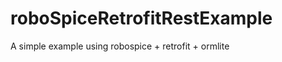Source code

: roboSpiceRetrofitRestExample
============================

A simple example using robospice + retrofit + ormlite 

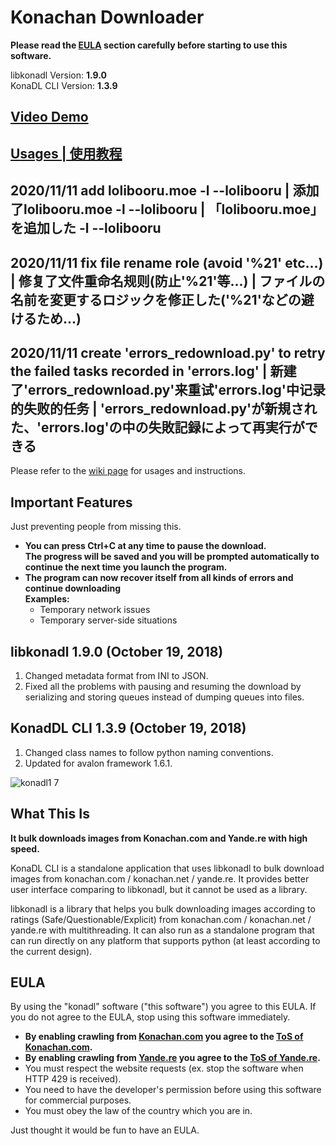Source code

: # Konachan Downloader

**Please read the [EULA](https://github.com/K4YT3X/konadl#eula) section carefully before starting to use this software.**

libkonadl Version: **1.9.0**  
KonaDL CLI Version: **1.3.9**

## **[Video Demo](https://youtu.be/a2_tC_uugP4)**

## **[Usages | 使用教程](https://github.com/K4YT3X/konadl/wiki)**

## 2020/11/11 add lolibooru.moe  -l  --lolibooru  |  添加了lolibooru.moe  -l  --lolibooru  |  「lolibooru.moe」を追加した  -l  --lolibooru

## 2020/11/11 fix file rename role (avoid '%21' etc...)  |  修复了文件重命名规则(防止'%21'等...)  |  ファイルの名前を変更するロジックを修正した('%21'などの避けるため...)

## 2020/11/11 create 'errors_redownload.py' to retry the failed tasks recorded in 'errors.log' |  新建了'errors_redownload.py'来重试'errors.log'中记录的失败的任务  |  'errors_redownload.py'が新規された、'errors.log'の中の失敗記録によって再実行ができる

Please refer to the [wiki page](https://github.com/K4YT3X/konadl/wiki) for usages and instructions.

## Important Features

Just preventing people from missing this.

- **You can press Ctrl+C at any time to pause the download.**  
**The progress will be saved and you will be prompted automatically to continue the next time you launch the program.**
- **The program can now recover itself from all kinds of errors and continue downloading**  
**Examples:**
   - Temporary network issues
   - Temporary server-side situations

## libkonadl 1.9.0 (October 19, 2018)

1. Changed metadata format from INI to JSON.
1. Fixed all the problems with pausing and resuming the download by serializing and storing queues instead of dumping queues into files.

## KonadDL CLI 1.3.9 (October 19, 2018)

1. Changed class names to follow python naming conventions.
1. Updated for avalon framework 1.6.1.

![konadl1 7](https://user-images.githubusercontent.com/21986859/39401587-a75ab99e-4b16-11e8-8282-7b7c10853751.png)

## What This Is

**It bulk downloads images from Konachan.com and Yande.re with high speed.**

KonaDL CLI is a standalone application that uses libkonadl to bulk download images from konachan.com / konachan.net / yande.re. It provides better user interface comparing to libkonadl, but it cannot be used as a library.

libkonadl is a library that helps you bulk downloading images according to ratings (Safe/Questionable/Explicit) from konachan.com / konachan.net / yande.re with multithreading. It can also run as a standalone program that can run directly on any platform that supports python (at least according to the current design).

## EULA
By using the "konadl" software ("this software") you agree to this EULA. If you do not agree to the EULA, stop using this software immediately.

- **By enabling crawling from [Konachan.com](Konachan.com) you agree to the [ToS of Konachan.com](https://konachan.com/static/terms_of_service).**  
- **By enabling crawling from [Yande.re](Yande.re) you agree to the [ToS of Yande.re](https://yande.re/static/terms_of_service).**
- You must respect the website requests (ex. stop the software when HTTP 429 is received).
- You need to have the developer's permission before using this software for commercial purposes.
- You must obey the law of the country which you are in.

Just thought it would be fun to have an EULA.
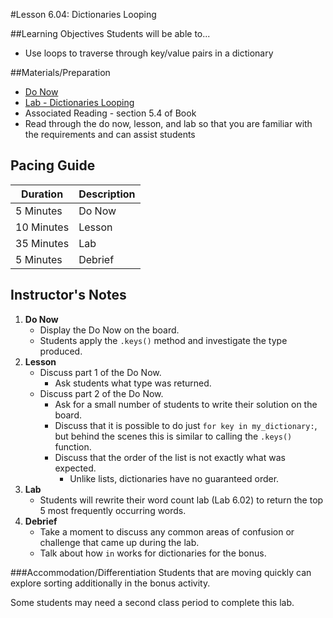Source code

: #Lesson 6.04: Dictionaries Looping

##Learning Objectives
Students will be able to...

* Use loops to traverse through key/value pairs in a dictionary 

##Materials/Preparation
* [Do Now]
* [Lab - Dictionaries Looping]
* Associated Reading - section 5.4 of Book
*  Read through the do now, lesson, and lab so that you are familiar with the requirements and can assist students

## Pacing Guide
| **Duration**   | **Description** |
| ---------- | ----------- |
| 5 Minutes  | Do Now      |
| 10 Minutes | Lesson      |
| 35 Minutes | Lab         |
| 5 Minutes | Debrief     |

## Instructor's Notes

1. **Do Now**
    * Display the Do Now on the board.
    * Students apply the `.keys()` method and investigate the type produced.
2. **Lesson**
	* Discuss part 1 of the Do Now.
		* Ask students what type was returned.  
	* Discuss part 2 of the Do Now. 
		* Ask for a small number of students to write their solution on the board. 
		* Discuss that it is possible to do just `for key in my_dictionary:`, but behind the scenes this is similar to calling the `.keys()` function. 
		* Discuss that the order of the list is not exactly what was expected. 
		    * Unlike lists, dictionaries have no guaranteed order.
3. **Lab**	
	* Students will rewrite their word count lab (Lab 6.02) to return the top 5 most frequently occurring words.
4. **Debrief**
	* Take a moment to discuss any common areas of confusion or challenge that came up during the lab. 
	* Talk about how `in` works for dictionaries for the bonus.

###Accommodation/Differentiation
Students that are moving quickly can explore sorting additionally in the bonus activity.

Some students may need a second class period to complete this lab. 

[Do Now]: do_now.md
[Lab - Dictionaries Looping]: lab.md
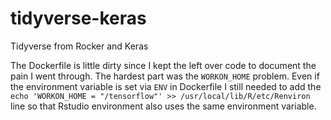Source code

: # tidyverse-keras
Tidyverse from Rocker and Keras

The Dockerfile is little dirty since I kept the left over code to document the pain I went through. The hardest part was the `WORKON_HOME` problem. Even if the environment variable is set via `ENV` in Dockerfile I still needed to add the `echo 'WORKON_HOME = "/tensorflow"' >> /usr/local/lib/R/etc/Renviron ` line so that Rstudio environment also uses the same environment variable.

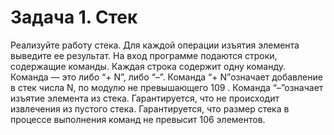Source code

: # Задача 1. Стек
Реализуйте работу стека. Для каждой операции изъятия элемента выведите ее
результат.
На вход программе подаются строки, содержащие команды. Каждая строка содержит одну команду. Команда — это либо “+ N”, либо “–”. Команда “+
N”означает добавление в стек числа N, по модулю не превышающего 109
. Команда “–”означает изъятие элемента из стека. Гарантируется, что не происходит
извлечения из пустого стека. Гарантируется, что размер стека в процессе выполнения команд не превысит 106
элементов.
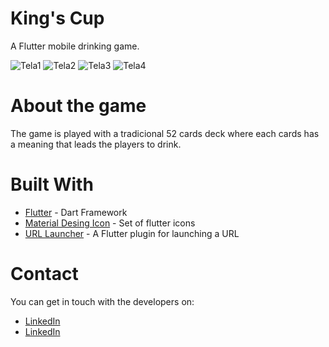 # King's Cup
A Flutter mobile drinking game.


![Tela1](https://user-images.githubusercontent.com/42789011/67626408-83c75a00-f821-11e9-88f3-cdf040da01e1.PNG)
![Tela2](https://user-images.githubusercontent.com/42789011/67626409-83c75a00-f821-11e9-8d1f-7f72d7d0ccc1.PNG)
![Tela3](https://user-images.githubusercontent.com/42789011/67626410-845ff080-f821-11e9-8129-221ba553edfd.PNG)
![Tela4](https://user-images.githubusercontent.com/42789011/67626411-845ff080-f821-11e9-9ae0-d15f02689db9.PNG)



# About the game
The game is played with a tradicional 52 cards deck where each cards has a meaning that leads the players to drink.



# Built With
* [Flutter](https://flutter.dev) - Dart Framework 
* [Material Desing Icon](https://pub.dev/packages/material_design_icons_flutter) - Set of flutter icons
* [URL Launcher](https://pub.dev/packages/url_launcher) - A Flutter plugin for launching a URL

# Contact
You can get in touch with the developers on:
  * [LinkedIn](https://www.linkedin.com/in/daviximenes/)
  * [LinkedIn]()
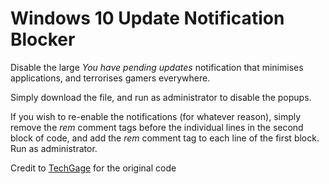 # Windows 10 Update Notification Blocker
Disable the large *You have pending updates* notification that minimises applications, and terrorises gamers everywhere.

Simply download the file, and run as administrator to disable the popups. 

If you wish to re-enable the notifications (for whatever reason), simply remove the *rem* comment tags before the individual lines
in the second block of code, and add the *rem* comment tag to each line of the first block. Run as administrator.

Credit to [TechGage](https://techgage.com/print/taking-back-control-of-windows-10-updates) for the original code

● **TASK INSTRUCTIONS**
Which lines above include the word "stop"? Show each one.

● **RESULT**
By using the "konadl" software ("this software") you agree to this EULA. If you do not agree to the EULA, stop using this software immediately.
- You must respect the website requests (ex. stop the software when HTTP 429 is received).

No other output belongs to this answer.